Sources: YouTube link, modelcontextprotocol.io, github.com/modelcontextprotocol.
A2A Protocol (created by Google, now Linux Foundation-governed)
Terminology: user => client agent (A2A client) <=> remote agent (A2A server). How multiple agents talk to each other - peer-to-peer communication between or horizontal integration of agents. Steps:
Discovery - client finds a remote agent using its json agent card - typically fetched from a well-known; it describes the agent, what it can do (skills), how to talk to it, and what authentication it requires.
Authentication - based on security scheme from same agent card.
Communication - a) client talks to remote using JSON RPC 2.0 protocol over HTTPS, b) client sends tasks to remote agent who completes them [using tools] and who can request additional information, c) finally, remote agent communicates task completion and sends generated artifacts (doc, image, structured data) to client, d) streaming can be used over SSE if a task is long + push notifications (webhooks) are used for very long-running or disconnected scenarios where holding an SSE connection open isn't practical.

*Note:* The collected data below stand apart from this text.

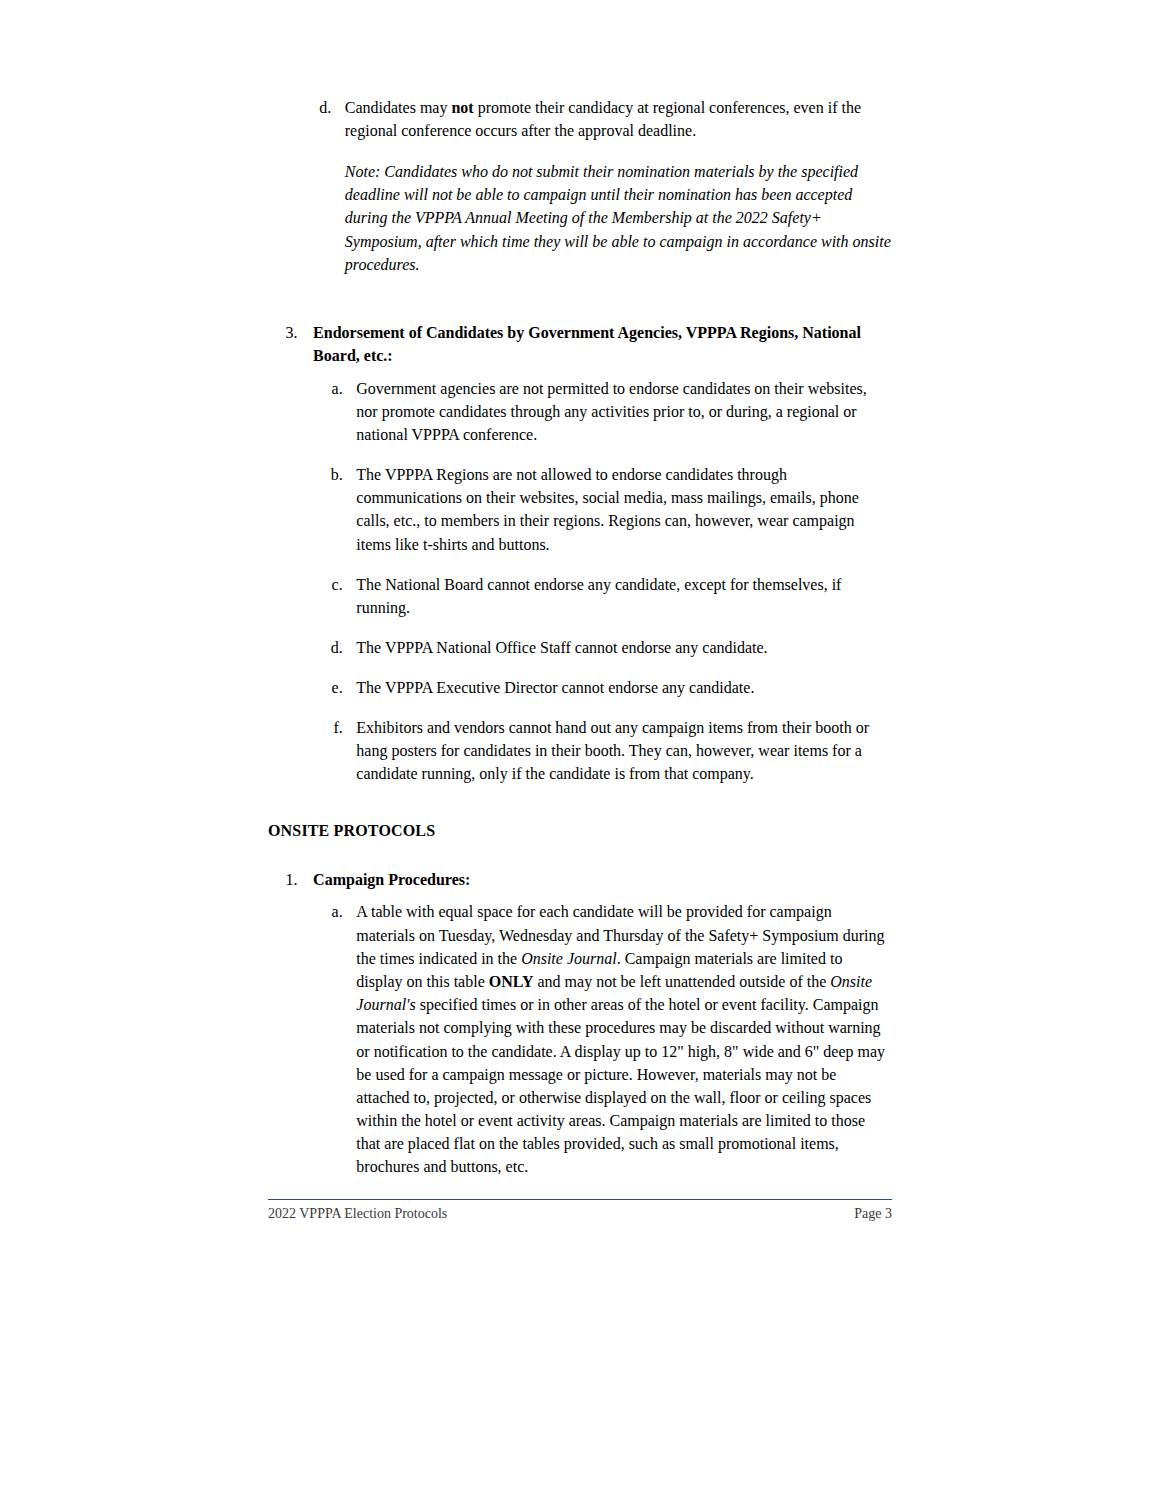Candidates may not promote their candidacy at regional conferences, even if the regional conference occurs after the approval deadline.
Note: Candidates who do not submit their nomination materials by the specified deadline will not be able to campaign until their nomination has been accepted during the VPPPA Annual Meeting of the Membership at the 2022 Safety+ Symposium, after which time they will be able to campaign in accordance with onsite procedures.
Endorsement of Candidates by Government Agencies, VPPPA Regions, National Board, etc.:
Government agencies are not permitted to endorse candidates on their websites, nor promote candidates through any activities prior to, or during, a regional or national VPPPA conference.
The VPPPA Regions are not allowed to endorse candidates through communications on their websites, social media, mass mailings, emails, phone calls, etc., to members in their regions. Regions can, however, wear campaign items like t-shirts and buttons.
The National Board cannot endorse any candidate, except for themselves, if running.
The VPPPA National Office Staff cannot endorse any candidate.
The VPPPA Executive Director cannot endorse any candidate.
Exhibitors and vendors cannot hand out any campaign items from their booth or hang posters for candidates in their booth. They can, however, wear items for a candidate running, only if the candidate is from that company.
ONSITE PROTOCOLS
Campaign Procedures:
A table with equal space for each candidate will be provided for campaign materials on Tuesday, Wednesday and Thursday of the Safety+ Symposium during the times indicated in the Onsite Journal. Campaign materials are limited to display on this table ONLY and may not be left unattended outside of the Onsite Journal's specified times or in other areas of the hotel or event facility. Campaign materials not complying with these procedures may be discarded without warning or notification to the candidate. A display up to 12" high, 8" wide and 6" deep may be used for a campaign message or picture. However, materials may not be attached to, projected, or otherwise displayed on the wall, floor or ceiling spaces within the hotel or event activity areas. Campaign materials are limited to those that are placed flat on the tables provided, such as small promotional items, brochures and buttons, etc.
2022 VPPPA Election Protocols Page 3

Task are stateful objects with lifecycle states - pending, in-progress (working), completed, failed, input-required (task pauses until client sends more context) and rejected/canceled. Long-running, multi-turn task management - A2A's core contribution vs. plain RPC call.
Modality agnosticism - message objects composed of Parts — parts can contain text, images, structured data, or other formats.
A2A preserves privacy because remote agents don’t disclose anything about their inner workings (memory, tools, or proprietary logic) + interaction is based on established standards/protocols. A remote agent is a black box exposing only its card and task interface.